Untuk merajutnya kembali, Gus Zaki mencoba memastikan bahwa pesantren dan NU tak terputus dari sanad keilmuan dari pendahulunya. Dia meneruskan ikhtiar kakandanya, almarhum Gus Ishom Hadzik mengumpulkan, mengkompilasi, menerbitkan hingga menyebarluaskan kitab-kitab Hadratus Syekh Yang dikemas dalam paket kitab Irsyadus Sari, ke kalangan santri dan warga NU. Cukup?
Belum! Gus Zaki menggalang pesantren para muassis NU agar mau bertemu Dan membarukan niat Dan komitmen untuk mencintai Dan berjuang untuk Jam’iyyah Nahdlatul Ulama. Maka digelarlah Daurah Santri Muassis NU pada 31 januari sd 2 pebruari 200 momen harlah NU di PP Siwalan Panji Buduran Sidoarjo, pesantren tempat kakeknya, Hadratus Syekh Hasyim Asy’ary nyantri ke Kiai Khozin.
Dihadirkannyan para dzurriyah muassis NU plus santri-santrinya, hingga Kiai Azaim Ibrohimy, pengasuh PP Salafiyah Syafiyah Sukorejo Situbondo, cucu KH R As’ad Syamsul Arifin, mediator, pembawa tasbih, ijazah dan tongkat dari Syaikhona Kholil Bangkalan kepada Hadratus Syekh di Tebuireng.

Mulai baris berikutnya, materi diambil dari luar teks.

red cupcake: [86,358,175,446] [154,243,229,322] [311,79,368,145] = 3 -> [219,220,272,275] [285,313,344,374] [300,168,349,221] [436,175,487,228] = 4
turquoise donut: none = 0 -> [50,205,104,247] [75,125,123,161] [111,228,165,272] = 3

Dalam sebelas menit pidatonya, Gus Zaki meriwayatkan kisah seorang bernama Kiai Lutfi Umar Jember, adik Kiai Khotib Umar. Kiai Lutfi Umar, sosok pecinta NU, santri Hadratussyekh yang dalam sakitnya menyempatkan diri berkunjung ke pondok Tebuireng hanya untuk menyerahkan tongkat dan dua sorban Hadratussyekh kepada sang cucu. Kala itu tahun 2016.

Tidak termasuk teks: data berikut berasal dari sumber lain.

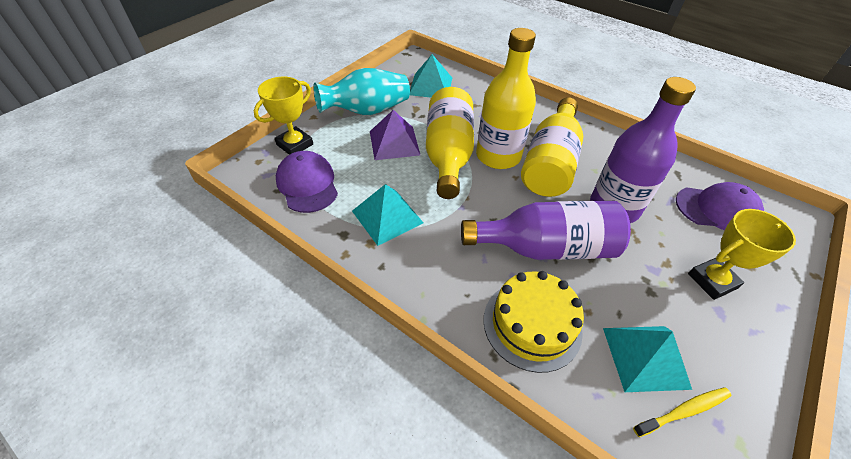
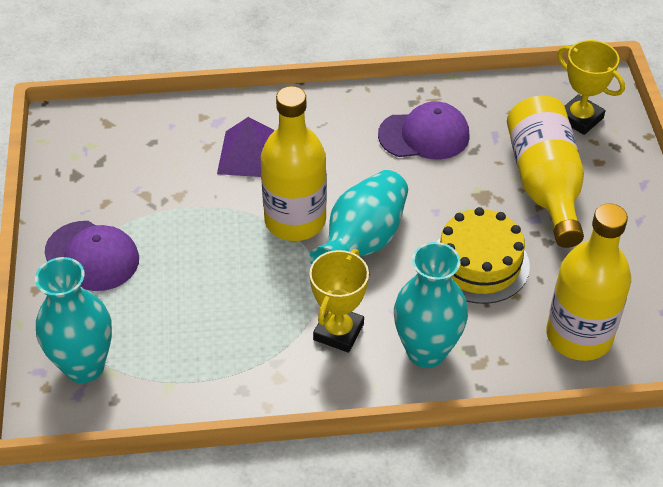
purple bottle: [461,201,631,260] [590,77,696,223] = 2 -> none = 0
turquoise pyramid: [352,184,423,246] [410,54,452,98] [603,326,692,392] = 3 -> none = 0
turquoise vase: [313,68,410,115] = 1 -> [35,257,112,383] [310,170,408,265] [394,242,468,368] = 3
yellow toothbrush: [633,387,732,437] = 1 -> none = 0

Perjumpaannya dengan Kiai Lutfi ini sudah untuk ke sekian kalinya sejak pertama kali bertemu dan bertamu di Tebuireng setahun setelah Gus Dur wafat. Sejak 2011 itu selama hampir lima tahun Kiai Lutfi menelusuri dan mengunjungi pesantren dimana hadratussyekh pernah mondok. Hampir semua diziarahinya, tersisa satu pesantren, pondok Wonokoyo yang hingga wafatnya belum ditemukannya.
Di hadapan Gus Zaki, tiba-tiba Kiai Lutfi mengenakan sorban milik Hadratus Syekh itu. “Begini kalau Hadratussyekh memakai sorban,” Kiai Lutfi memperagakan. Tongkat dan sorban putih diberikan kepada Gus Zaki,dan sorban abu-abu diminta kembali Kiai Lutfi untuk diberikan kepada Kiai Azaim, cucu Kiai As’ad.

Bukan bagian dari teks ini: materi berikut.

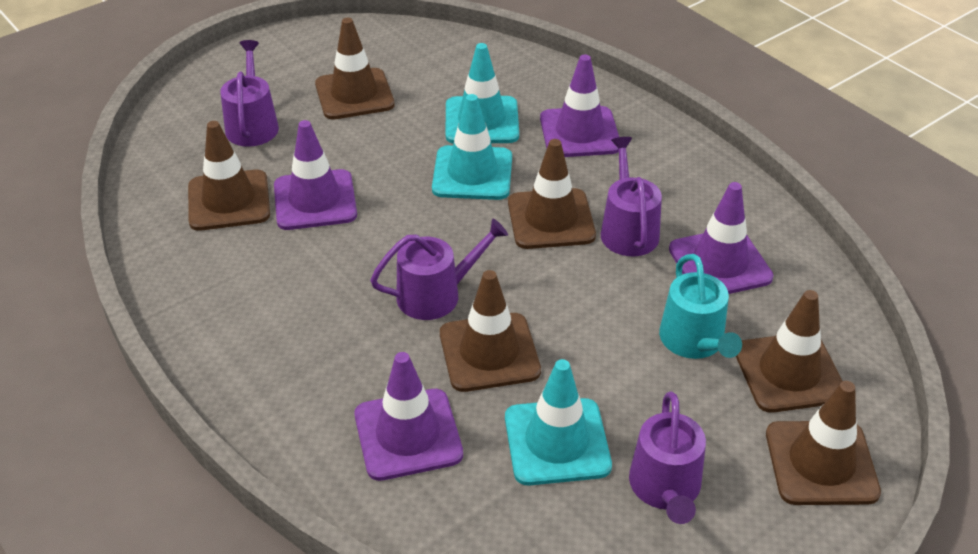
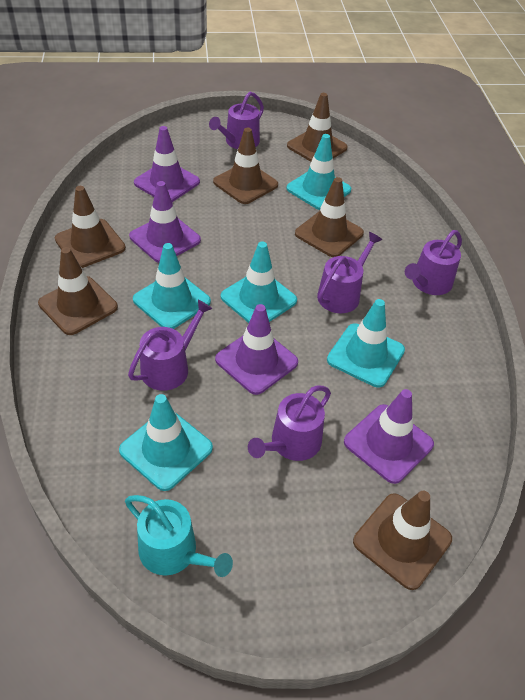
purple watering can: [220,40,279,147] [370,218,508,320] [601,137,662,256] [629,392,706,524] = 4 -> [128,300,213,391] [209,92,264,149] [248,385,331,461] [317,232,382,313] [405,230,462,295] = 5
turquoise traffic cone: [432,94,512,200] [446,43,519,144] [505,359,612,486] = 3 -> [119,394,213,491] [133,243,211,329] [221,242,297,323] [286,134,351,210] [327,299,405,388] = 5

Bagi Gus Zaki, kehadiran Kiai Lutfi Umar, sorban dan tongkat itu bak sebuah surat cinta dari kakeknya. Sorban warna putih dan tongkat sang kakek itu menjelma energi yang menggerakkannya ke mana-mana membopong pesantren untuk terus tangguh menjadi bahan baku plus kekuatan utama Nahdlatul Ulama. Gus Zaki masih merencanakan Daurah Santri Muassis NU berikutnya di Pesantren Sukorejo. “InsyaAllah, itu bila diridloi para almarhumin muassis NU” kata Gus Zaki malam itu di podium. “Terima kasih… “.
Kata itu pun tidak sempurna diucapkan, suaranya tercekat, terdesak sesak, linang mata dan tangis haru yang gagal ditahannya. Tangis perjuangan seorang “Hadratul Gus” yang terus gigih berikhtiar meneruskan perjuangan kakeknya, Hadratussyekh hingga hembusan napas terakhirnya, di Rabu petang kemarin. Innalillahi wa inna ilaihi rajiun.